=== Provided records ===

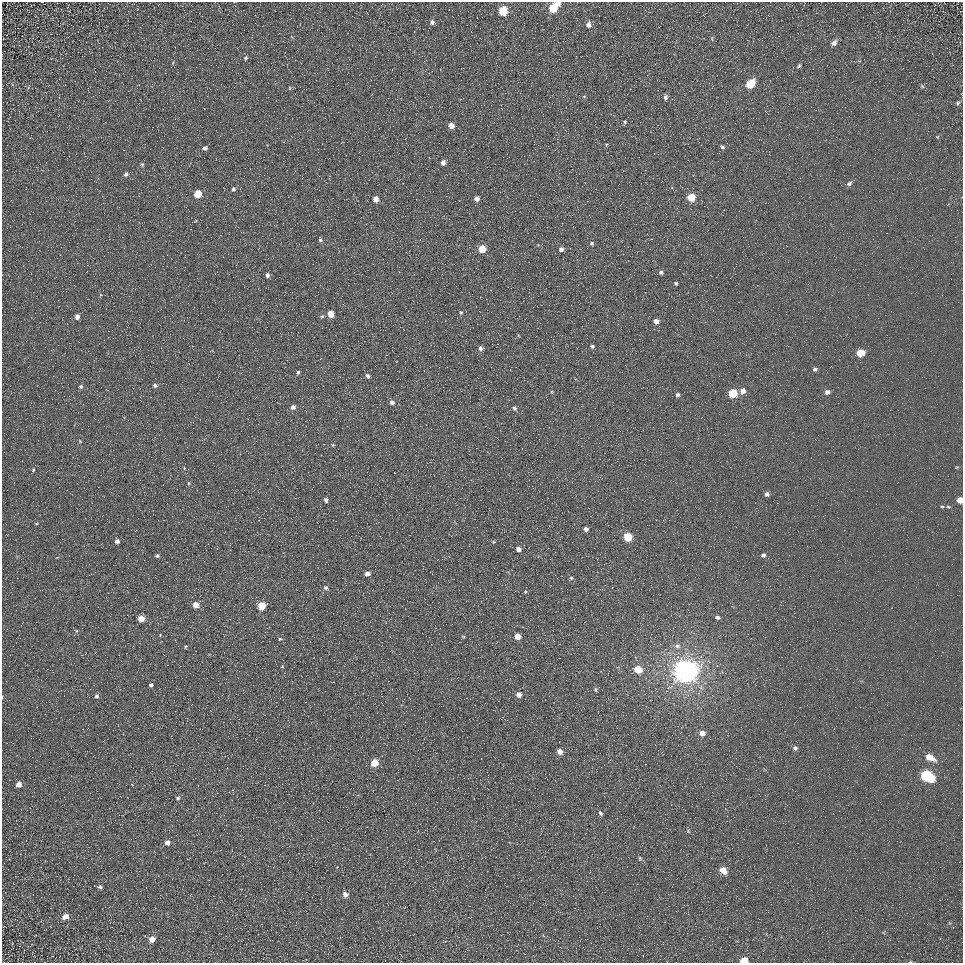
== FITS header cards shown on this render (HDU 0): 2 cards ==
NAXIS1  =                  961
NAXIS2  =                  961

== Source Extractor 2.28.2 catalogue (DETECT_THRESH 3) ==
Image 961 x 961 px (HDU 0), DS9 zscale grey, 1 PNG px = 1 image px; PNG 965 x 965 px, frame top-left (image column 1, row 961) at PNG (2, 2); no overlay
Background 5.57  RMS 7.8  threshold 23.3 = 3 sigma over >= 5 px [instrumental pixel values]
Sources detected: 115; all 115 listed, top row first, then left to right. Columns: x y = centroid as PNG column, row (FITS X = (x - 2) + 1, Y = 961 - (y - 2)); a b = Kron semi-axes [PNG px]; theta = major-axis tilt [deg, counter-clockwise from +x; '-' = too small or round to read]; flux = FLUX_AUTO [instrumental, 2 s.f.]
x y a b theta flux
557 3 5 4 - 2600
553 8 7 5 69 17000
503 11 6 5 - 20000
432 22 5 5 - 2000
588 25 7 5 89 2400
834 43 7 5 40 2300
246 58 4 3 - 640
799 66 5 3 - 780
750 84 7 5 53 17000
922 86 6 5 - 770
290 88 5 3 - 430
584 96 5 3 - 480
665 97 7 5 80 1600
958 103 6 5 - 1000
625 122 5 4 - 850
451 126 5 4 - 4900
606 145 5 3 - 550
722 147 6 5 - 1100
205 148 4 4 - 1200
443 162 5 4 - 2900
142 164 5 4 - 690
126 174 5 5 - 1100
849 183 7 5 34 1600
233 189 5 4 - 960
198 194 5 5 - 12000
691 197 5 5 - 17000
376 199 5 4 - 4200
477 199 5 5 - 2900
320 240 5 5 - 930
592 243 6 5 - 840
482 249 5 5 - 11000
561 249 5 5 - 2000
661 272 4 4 - 1200
267 275 5 4 - 1500
676 283 3 3 - 710
461 312 5 4 - 720
331 314 5 5 - 7400
77 317 5 4 - 2100
656 321 5 4 - 3700
592 346 4 3 - 1200
480 348 6 5 - 1600
860 353 6 5 - 11000
815 369 5 5 - 1300
298 372 5 4 - 980
367 376 6 5 - 1400
155 385 5 5 - 1200
81 387 5 5 - 970
743 391 5 5 - 3400
552 392 5 3 - 480
827 392 6 5 - 2100
733 393 5 5 - 21000
677 395 4 4 - 1400
392 402 5 5 - 1800
293 407 6 5 - 1700
514 408 6 5 - 1100
80 441 5 4 - 510
333 445 5 4 - 610
184 468 4 3 - 360
33 470 6 4 75 720
188 483 5 3 - 480
767 494 5 4 - 1600
326 500 5 4 - 1100
960 500 5 5 - 5300
942 506 5 3 - 500
948 507 5 3 - 540
36 524 4 3 - 560
586 529 5 4 - 2100
628 537 5 5 - 19000
117 541 5 5 - 1600
493 542 5 3 - 480
518 549 5 4 - 2700
763 555 5 5 - 1500
157 556 5 4 - 860
367 573 5 5 - 2400
571 578 6 5 - 770
326 588 6 5 - 1000
525 592 5 4 - 630
196 605 5 5 - 5300
261 606 5 5 - 15000
717 617 5 4 - 1400
141 619 5 5 - 7500
76 631 5 3 - 560
463 636 5 3 - 470
518 636 5 5 - 5400
280 639 4 4 - 540
186 646 5 3 - 470
677 646 8 6 -14 2100
282 666 4 4 - 470
638 669 5 5 - 12000
685 671 8 7 - 820000
151 685 4 4 - 1300
595 690 6 4 -89 780
519 695 5 5 - 4000
96 696 5 4 - 1200
2 697 4 2 - 360
702 733 5 5 - 3800
795 748 5 4 - 1400
560 752 5 4 - 4800
930 757 9 5 -26 7500
374 763 5 5 - 14000
927 776 9 6 -29 60000
19 784 5 5 - 3200
132 784 5 3 - 390
178 798 5 4 - 970
600 813 6 4 -57 1200
688 831 6 4 -59 610
167 842 5 5 - 2600
640 858 5 4 - 640
723 870 6 5 - 6900
100 887 6 4 -39 1200
345 894 5 5 - 2700
65 917 6 5 - 3500
152 939 6 6 - 3800
744 960 5 4 - 9600
910 962 4 2 - 390
At the frame edge (FLAGS 8, measured only in part): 4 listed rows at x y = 960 500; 2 697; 744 960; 910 962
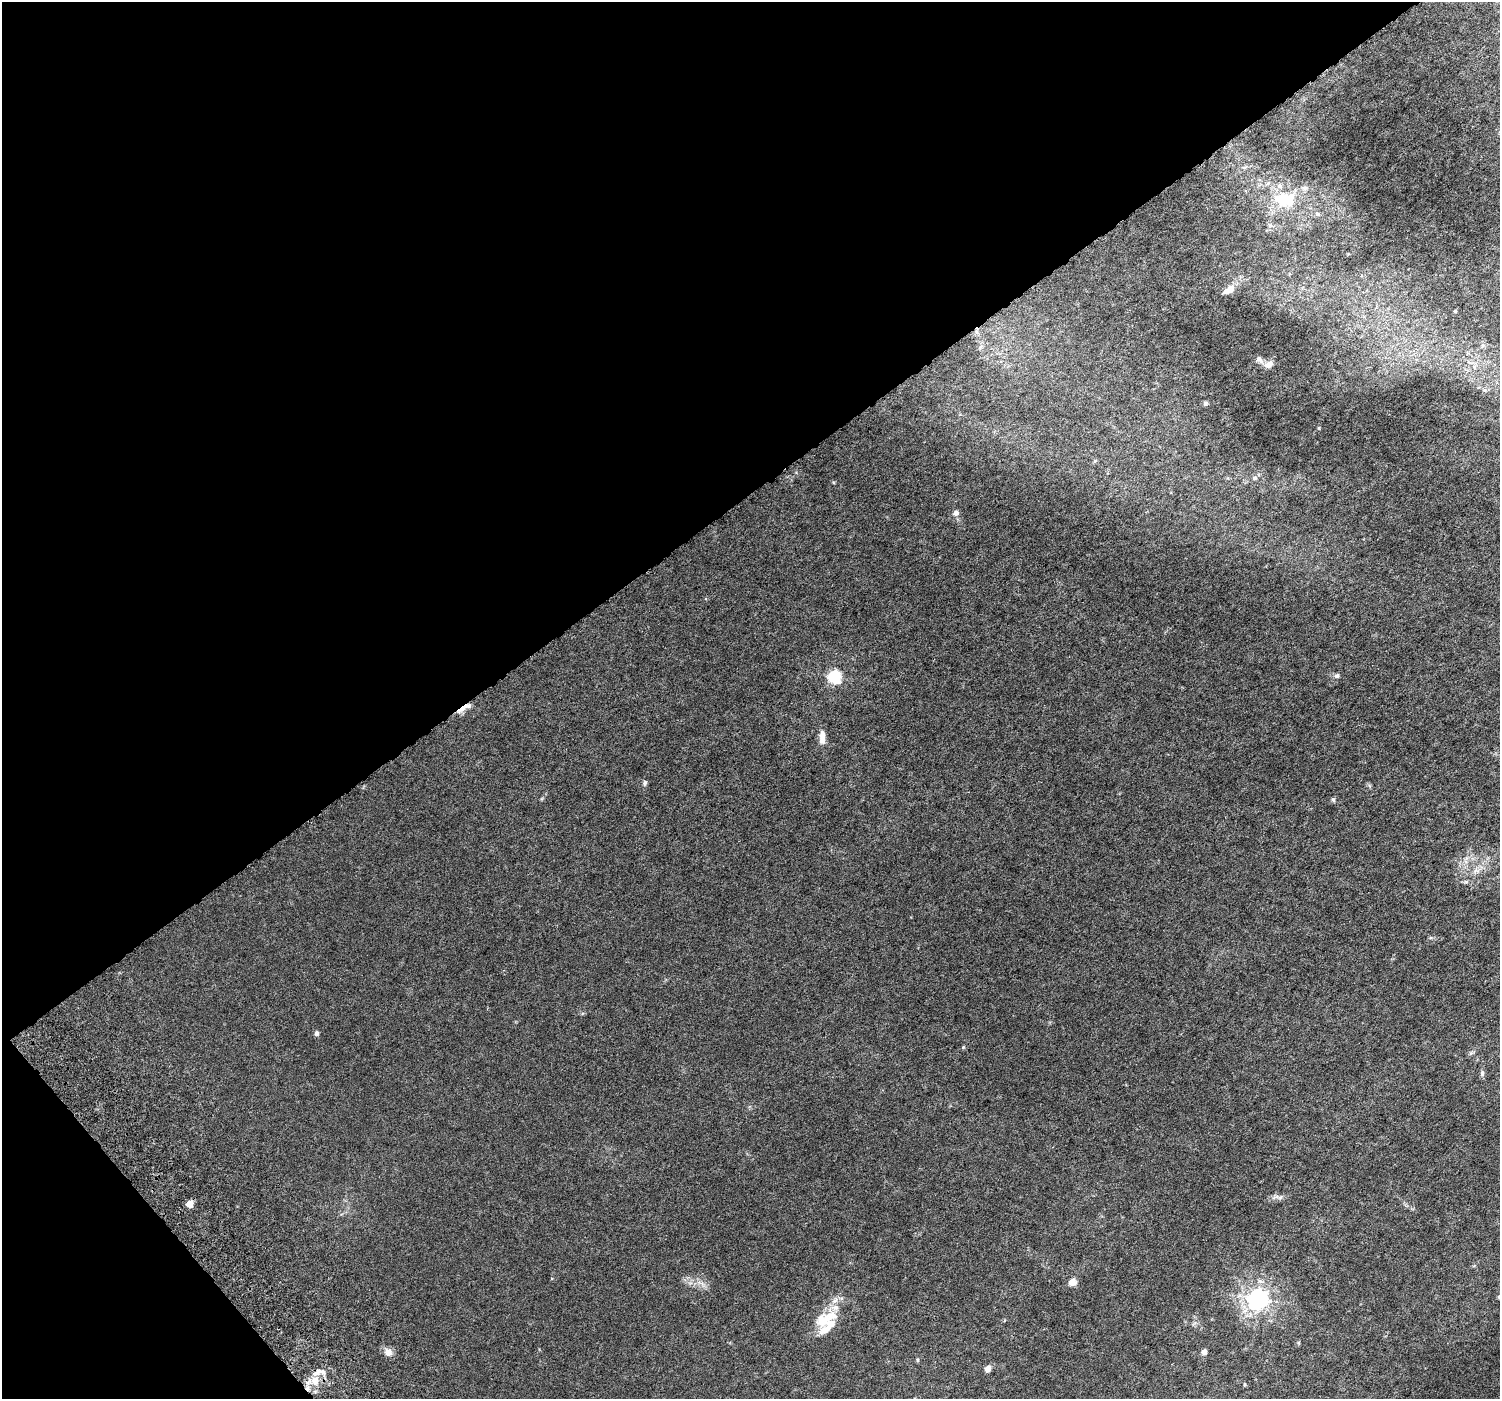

===

Give every line of these records as a Markdown table with the columns Row and Line, numbering the rows in order and leaving out blank lines and the pictures.

# Answer to the task
| Row | Line |
|---|---|
| 1 | == FITS header cards shown on this render (HDU 0): 2 cards == |
| 2 | NAXIS1  =                  961 |
| 3 | NAXIS2  =                  961 |
| 4 | == Source Extractor 2.28.2 catalogue (DETECT_THRESH 3) == |
| 5 | Image 961 x 961 px (HDU 0), DS9 zscale grey, 1 PNG px = 1 image px; PNG 965 x 965 px, frame top-left (image column 1, row 961) at PNG (2, 2); no overlay |
| 6 | Background 5.57  RMS 7.8  threshold 23.3 = 3 sigma over >= 5 px [instrumental pixel values] |
| 7 | Sources detected: 115; all 115 listed, top row first, then left to right. Columns: x y = centroid as PNG column, row (FITS X = (x - 2) + 1, Y = 961 - (y - 2)); a b = Kron semi-axes [PNG px]; theta = major-axis tilt [deg, counter-clockwise from +x; '-' = too small or round to read]; flux = FLUX_AUTO [instrumental, 2 s.f.] |
| 8 | x y a b theta flux |
| 9 | 557 3 5 4 - 2600 |
| 10 | 553 8 7 5 69 17000 |
| 11 | 503 11 6 5 - 20000 |
| 12 | 432 22 5 5 - 2000 |
| 13 | 588 25 7 5 89 2400 |
| 14 | 834 43 7 5 40 2300 |
| 15 | 246 58 4 3 - 640 |
| 16 | 799 66 5 3 - 780 |
| 17 | 750 84 7 5 53 17000 |
| 18 | 922 86 6 5 - 770 |
| 19 | 290 88 5 3 - 430 |
| 20 | 584 96 5 3 - 480 |
| 21 | 665 97 7 5 80 1600 |
| 22 | 958 103 6 5 - 1000 |
| 23 | 625 122 5 4 - 850 |
| 24 | 451 126 5 4 - 4900 |
| 25 | 606 145 5 3 - 550 |
| 26 | 722 147 6 5 - 1100 |
| 27 | 205 148 4 4 - 1200 |
| 28 | 443 162 5 4 - 2900 |
| 29 | 142 164 5 4 - 690 |
| 30 | 126 174 5 5 - 1100 |
| 31 | 849 183 7 5 34 1600 |
| 32 | 233 189 5 4 - 960 |
| 33 | 198 194 5 5 - 12000 |
| 34 | 691 197 5 5 - 17000 |
| 35 | 376 199 5 4 - 4200 |
| 36 | 477 199 5 5 - 2900 |
| 37 | 320 240 5 5 - 930 |
| 38 | 592 243 6 5 - 840 |
| 39 | 482 249 5 5 - 11000 |
| 40 | 561 249 5 5 - 2000 |
| 41 | 661 272 4 4 - 1200 |
| 42 | 267 275 5 4 - 1500 |
| 43 | 676 283 3 3 - 710 |
| 44 | 461 312 5 4 - 720 |
| 45 | 331 314 5 5 - 7400 |
| 46 | 77 317 5 4 - 2100 |
| 47 | 656 321 5 4 - 3700 |
| 48 | 592 346 4 3 - 1200 |
| 49 | 480 348 6 5 - 1600 |
| 50 | 860 353 6 5 - 11000 |
| 51 | 815 369 5 5 - 1300 |
| 52 | 298 372 5 4 - 980 |
| 53 | 367 376 6 5 - 1400 |
| 54 | 155 385 5 5 - 1200 |
| 55 | 81 387 5 5 - 970 |
| 56 | 743 391 5 5 - 3400 |
| 57 | 552 392 5 3 - 480 |
| 58 | 827 392 6 5 - 2100 |
| 59 | 733 393 5 5 - 21000 |
| 60 | 677 395 4 4 - 1400 |
| 61 | 392 402 5 5 - 1800 |
| 62 | 293 407 6 5 - 1700 |
| 63 | 514 408 6 5 - 1100 |
| 64 | 80 441 5 4 - 510 |
| 65 | 333 445 5 4 - 610 |
| 66 | 184 468 4 3 - 360 |
| 67 | 33 470 6 4 75 720 |
| 68 | 188 483 5 3 - 480 |
| 69 | 767 494 5 4 - 1600 |
| 70 | 326 500 5 4 - 1100 |
| 71 | 960 500 5 5 - 5300 |
| 72 | 942 506 5 3 - 500 |
| 73 | 948 507 5 3 - 540 |
| 74 | 36 524 4 3 - 560 |
| 75 | 586 529 5 4 - 2100 |
| 76 | 628 537 5 5 - 19000 |
| 77 | 117 541 5 5 - 1600 |
| 78 | 493 542 5 3 - 480 |
| 79 | 518 549 5 4 - 2700 |
| 80 | 763 555 5 5 - 1500 |
| 81 | 157 556 5 4 - 860 |
| 82 | 367 573 5 5 - 2400 |
| 83 | 571 578 6 5 - 770 |
| 84 | 326 588 6 5 - 1000 |
| 85 | 525 592 5 4 - 630 |
| 86 | 196 605 5 5 - 5300 |
| 87 | 261 606 5 5 - 15000 |
| 88 | 717 617 5 4 - 1400 |
| 89 | 141 619 5 5 - 7500 |
| 90 | 76 631 5 3 - 560 |
| 91 | 463 636 5 3 - 470 |
| 92 | 518 636 5 5 - 5400 |
| 93 | 280 639 4 4 - 540 |
| 94 | 186 646 5 3 - 470 |
| 95 | 677 646 8 6 -14 2100 |
| 96 | 282 666 4 4 - 470 |
| 97 | 638 669 5 5 - 12000 |
| 98 | 685 671 8 7 - 820000 |
| 99 | 151 685 4 4 - 1300 |
| 100 | 595 690 6 4 -89 780 |
| 101 | 519 695 5 5 - 4000 |
| 102 | 96 696 5 4 - 1200 |
| 103 | 2 697 4 2 - 360 |
| 104 | 702 733 5 5 - 3800 |
| 105 | 795 748 5 4 - 1400 |
| 106 | 560 752 5 4 - 4800 |
| 107 | 930 757 9 5 -26 7500 |
| 108 | 374 763 5 5 - 14000 |
| 109 | 927 776 9 6 -29 60000 |
| 110 | 19 784 5 5 - 3200 |
| 111 | 132 784 5 3 - 390 |
| 112 | 178 798 5 4 - 970 |
| 113 | 600 813 6 4 -57 1200 |
| 114 | 688 831 6 4 -59 610 |
| 115 | 167 842 5 5 - 2600 |
| 116 | 640 858 5 4 - 640 |
| 117 | 723 870 6 5 - 6900 |
| 118 | 100 887 6 4 -39 1200 |
| 119 | 345 894 5 5 - 2700 |
| 120 | 65 917 6 5 - 3500 |
| 121 | 152 939 6 6 - 3800 |
| 122 | 744 960 5 4 - 9600 |
| 123 | 910 962 4 2 - 390 |
| 124 | At the frame edge (FLAGS 8, measured only in part): 4 listed rows at x y = 960 500; 2 697; 744 960; 910 962 |